* Work to complete *
1) According to the passage on economic crime, during which years did banks subject small businesses to complicated financial derivatives on an industrial scale?
2) For each statement, say whether it agrees with the passage on economic crime, and quote the words that decide it: (a) Ken Clarke served as Lord Chancellor. (b) The police prefer to deal with fraud rather than burglary. (c) Only the British justice system is described as unfit for dealing with economic crime.
3) Extend the passage on economic crime, picking up after its final sentence.

* Provided passage *
Economic crime is a defining vice of the neoliberal age. In every direction, the poor, the weak and the vulnerable are being ripped off. The scams take several different forms. Some people are conned when they buy products and services which they want, but which carry conditions exposing them to hidden and unfair charges. Small businesses, which were forced to take out complicated financial derivatives as a condition of a bank loan, were subjected to this by banks on an industrial scale between 1999 and 2009. Many customers were sold worthless financial products as an add-on. Even if the customer knows that they have bought the product, they will not know that the small print means that it gives them no real benefit. This is the case of the many consumers who were sold card protection or payment protection insurance (PPI) policies. Still others are exploited or have money extorted from them. The victims of these crimes could be the little old lady who agrees to part with her savings in a telephone scam, the person who is persuaded to transfer their pension into an offshore development scheme, or the business forced to appoint a fraudulent turnaround consultant who proceeds to strip its assets. Each of these types of economic crime raises its own issues. This brief article will focus on the reasons why all too often, the most blatant and large-scale frauds go unpunished.
A JUSTICE SYSTEM NOT FIT TO DEAL WITH ECONOMIC CRIME
Neither the British nor the Irish justice system is fit for purpose when it comes to the investigation and prosecution of economic crime. Ken Clarke, barrister, Chancellor of the Exchequer, Lord Chancellor, and the man who would have become leader of the Conservative Party and probably British prime minister but for his pro-European views, was scathing in his assessment of the failure of British justice to tackle economic crime. In his autobiography, he said:
I have always believed that the British criminal justice system is quite hopeless at enforcing the law on white-collar crime such as fraud. It is far too complicated for the police service, which prefer to deal with the more straightforward offences such as burglary and assault. But it is a hugely lucrative criminal activity and, sadly, had become quite an important part of a lot of the banking and financial services industry. London had undoubtedly become the safest and best place for any dictator, oligarch or corrupt political leader to place his or her ill-gotten gains. … London … deserved [its] reputation as the money-laundering capital of the world.

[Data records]

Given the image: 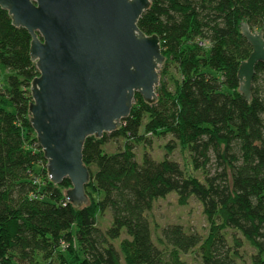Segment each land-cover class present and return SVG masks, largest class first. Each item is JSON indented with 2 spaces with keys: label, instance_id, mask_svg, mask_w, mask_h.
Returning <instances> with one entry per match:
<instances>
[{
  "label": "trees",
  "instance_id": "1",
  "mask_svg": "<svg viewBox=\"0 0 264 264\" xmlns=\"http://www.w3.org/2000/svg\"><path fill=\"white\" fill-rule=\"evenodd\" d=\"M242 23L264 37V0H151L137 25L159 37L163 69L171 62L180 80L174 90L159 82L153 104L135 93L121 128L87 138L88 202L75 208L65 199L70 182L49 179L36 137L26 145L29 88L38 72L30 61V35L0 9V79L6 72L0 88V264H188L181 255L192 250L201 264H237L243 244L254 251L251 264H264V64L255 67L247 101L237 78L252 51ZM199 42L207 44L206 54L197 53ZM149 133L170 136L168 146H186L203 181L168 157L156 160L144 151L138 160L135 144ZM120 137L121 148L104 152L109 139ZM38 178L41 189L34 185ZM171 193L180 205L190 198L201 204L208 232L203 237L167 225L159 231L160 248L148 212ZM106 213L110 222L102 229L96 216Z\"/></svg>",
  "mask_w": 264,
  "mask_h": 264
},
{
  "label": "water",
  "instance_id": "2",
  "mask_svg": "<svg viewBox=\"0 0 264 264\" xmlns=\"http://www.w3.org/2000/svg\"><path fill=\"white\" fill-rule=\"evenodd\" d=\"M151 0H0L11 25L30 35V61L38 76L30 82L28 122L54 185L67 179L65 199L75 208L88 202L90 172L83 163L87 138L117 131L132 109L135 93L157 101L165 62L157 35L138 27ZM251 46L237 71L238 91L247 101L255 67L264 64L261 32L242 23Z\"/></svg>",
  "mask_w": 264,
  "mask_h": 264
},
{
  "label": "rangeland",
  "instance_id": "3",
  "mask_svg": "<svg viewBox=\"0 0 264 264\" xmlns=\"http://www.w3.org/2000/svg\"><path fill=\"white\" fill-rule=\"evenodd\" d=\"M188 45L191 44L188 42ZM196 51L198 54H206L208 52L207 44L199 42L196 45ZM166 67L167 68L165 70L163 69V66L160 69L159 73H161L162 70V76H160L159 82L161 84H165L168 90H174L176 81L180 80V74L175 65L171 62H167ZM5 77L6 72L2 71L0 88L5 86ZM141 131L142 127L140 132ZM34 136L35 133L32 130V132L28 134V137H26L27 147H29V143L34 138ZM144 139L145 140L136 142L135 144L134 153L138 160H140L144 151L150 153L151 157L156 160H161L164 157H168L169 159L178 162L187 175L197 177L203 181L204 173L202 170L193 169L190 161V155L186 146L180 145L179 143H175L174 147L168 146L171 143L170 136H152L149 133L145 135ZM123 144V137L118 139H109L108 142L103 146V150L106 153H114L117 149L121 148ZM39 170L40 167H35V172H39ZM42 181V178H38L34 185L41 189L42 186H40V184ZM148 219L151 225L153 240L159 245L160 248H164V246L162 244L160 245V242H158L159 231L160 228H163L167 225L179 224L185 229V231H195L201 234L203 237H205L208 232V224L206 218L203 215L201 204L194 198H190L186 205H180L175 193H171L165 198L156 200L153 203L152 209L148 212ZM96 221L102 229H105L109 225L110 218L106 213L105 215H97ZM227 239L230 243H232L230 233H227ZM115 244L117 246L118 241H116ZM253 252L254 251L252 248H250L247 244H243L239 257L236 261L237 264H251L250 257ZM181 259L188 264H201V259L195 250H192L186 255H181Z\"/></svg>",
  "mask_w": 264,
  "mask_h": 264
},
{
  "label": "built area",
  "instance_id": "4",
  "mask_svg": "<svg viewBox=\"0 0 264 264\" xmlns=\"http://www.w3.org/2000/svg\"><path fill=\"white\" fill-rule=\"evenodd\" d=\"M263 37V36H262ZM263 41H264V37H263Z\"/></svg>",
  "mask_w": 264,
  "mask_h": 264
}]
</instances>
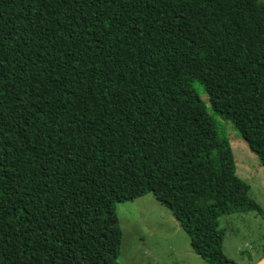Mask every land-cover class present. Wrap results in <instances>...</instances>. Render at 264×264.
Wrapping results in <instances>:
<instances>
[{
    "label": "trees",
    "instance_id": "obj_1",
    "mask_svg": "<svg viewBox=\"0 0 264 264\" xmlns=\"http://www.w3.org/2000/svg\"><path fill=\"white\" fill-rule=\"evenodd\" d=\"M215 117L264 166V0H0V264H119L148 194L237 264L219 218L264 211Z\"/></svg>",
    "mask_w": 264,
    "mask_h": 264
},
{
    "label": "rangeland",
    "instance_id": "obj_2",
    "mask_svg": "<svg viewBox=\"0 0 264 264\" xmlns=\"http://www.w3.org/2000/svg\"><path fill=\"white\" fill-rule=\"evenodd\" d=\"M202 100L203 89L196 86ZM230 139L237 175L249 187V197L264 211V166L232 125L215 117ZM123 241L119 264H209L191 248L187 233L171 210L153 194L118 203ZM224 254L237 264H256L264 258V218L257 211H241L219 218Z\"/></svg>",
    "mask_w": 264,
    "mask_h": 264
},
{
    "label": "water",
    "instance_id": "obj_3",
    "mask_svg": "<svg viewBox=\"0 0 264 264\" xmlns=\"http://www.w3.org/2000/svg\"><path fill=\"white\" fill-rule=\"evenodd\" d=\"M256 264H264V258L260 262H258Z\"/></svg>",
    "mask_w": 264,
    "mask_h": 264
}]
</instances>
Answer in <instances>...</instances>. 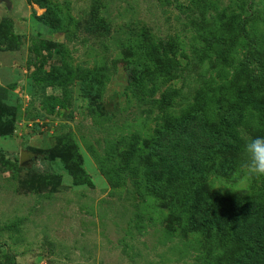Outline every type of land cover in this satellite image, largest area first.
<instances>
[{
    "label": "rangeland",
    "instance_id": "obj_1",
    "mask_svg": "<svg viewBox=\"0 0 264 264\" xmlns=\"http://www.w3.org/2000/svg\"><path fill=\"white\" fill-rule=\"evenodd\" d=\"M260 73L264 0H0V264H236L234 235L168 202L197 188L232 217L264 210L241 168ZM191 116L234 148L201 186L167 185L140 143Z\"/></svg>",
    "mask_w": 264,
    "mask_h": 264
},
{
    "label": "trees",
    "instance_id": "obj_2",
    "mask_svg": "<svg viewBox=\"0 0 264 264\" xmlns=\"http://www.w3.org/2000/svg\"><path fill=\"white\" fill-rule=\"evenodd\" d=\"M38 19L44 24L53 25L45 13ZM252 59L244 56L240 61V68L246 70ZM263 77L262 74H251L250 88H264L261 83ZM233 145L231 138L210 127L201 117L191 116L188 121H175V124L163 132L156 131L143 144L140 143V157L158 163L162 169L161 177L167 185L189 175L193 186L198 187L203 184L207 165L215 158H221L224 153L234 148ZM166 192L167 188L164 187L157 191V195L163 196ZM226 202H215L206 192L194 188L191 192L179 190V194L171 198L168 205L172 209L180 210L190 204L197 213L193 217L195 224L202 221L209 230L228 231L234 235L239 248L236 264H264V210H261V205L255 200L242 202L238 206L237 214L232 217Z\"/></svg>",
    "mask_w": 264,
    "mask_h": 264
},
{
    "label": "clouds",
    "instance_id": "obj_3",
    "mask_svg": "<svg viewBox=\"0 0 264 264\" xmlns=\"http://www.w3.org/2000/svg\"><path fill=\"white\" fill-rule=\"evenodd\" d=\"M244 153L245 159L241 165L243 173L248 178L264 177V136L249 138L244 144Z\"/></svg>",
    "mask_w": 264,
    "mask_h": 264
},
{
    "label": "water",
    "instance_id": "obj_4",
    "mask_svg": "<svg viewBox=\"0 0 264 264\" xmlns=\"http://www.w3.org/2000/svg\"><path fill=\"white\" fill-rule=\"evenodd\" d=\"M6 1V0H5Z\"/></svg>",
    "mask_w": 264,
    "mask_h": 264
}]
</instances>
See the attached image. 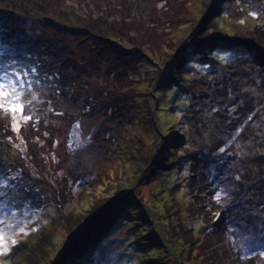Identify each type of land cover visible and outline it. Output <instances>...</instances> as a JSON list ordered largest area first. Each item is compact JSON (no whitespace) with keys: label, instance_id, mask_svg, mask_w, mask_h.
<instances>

* Answers to the problems *
1) Between 1999 and 2009.

2)
(a) Yes: "Ken Clarke, barrister, Chancellor of the Exchequer, Lord Chancellor"
(b) No: "It is far too complicated for the police service, which prefer to deal with the more straightforward offences such as burglary and assault."
(c) No: "Neither the British nor the Irish justice system is fit for purpose when it comes to the investigation and prosecution of economic crime."

3)
The same is true in Ireland. The Fraud Squad struggled with inadequate powers, out-dated laws, which framed the criminal offences, and chronic under-resourcing. Aidan O’Donnell, president of the Association of Garda Sergeants and Inspectors said, in 2011, that the Garda Bureau of Fraud Investigation (GBFI) was “stretched to the limit and struggling to cope with the upsurge in white-collar crime. What has happened since 2011 is that the upsurge has turned into a tsunami. The Garda Inspectorate Report in 2015 found that the GBFI still lacked the necessary skills and means to always be able to conduct a thorough investigation into serious frauds. In 2016, the Irish Independent was reporting a backlog of up to 6 years in garda inquiries into computer crimes. John Devitt, Chief Executive of Transparency International Ireland, condemned the record of different governments in equipping law enforcement agencies with the powers and resources to hold white-collar criminals to account as “dismal.” Though there have subsequently been some increases in capacity, they are far outstripped by the resources the criminals are spending on perpetrating economic crimes.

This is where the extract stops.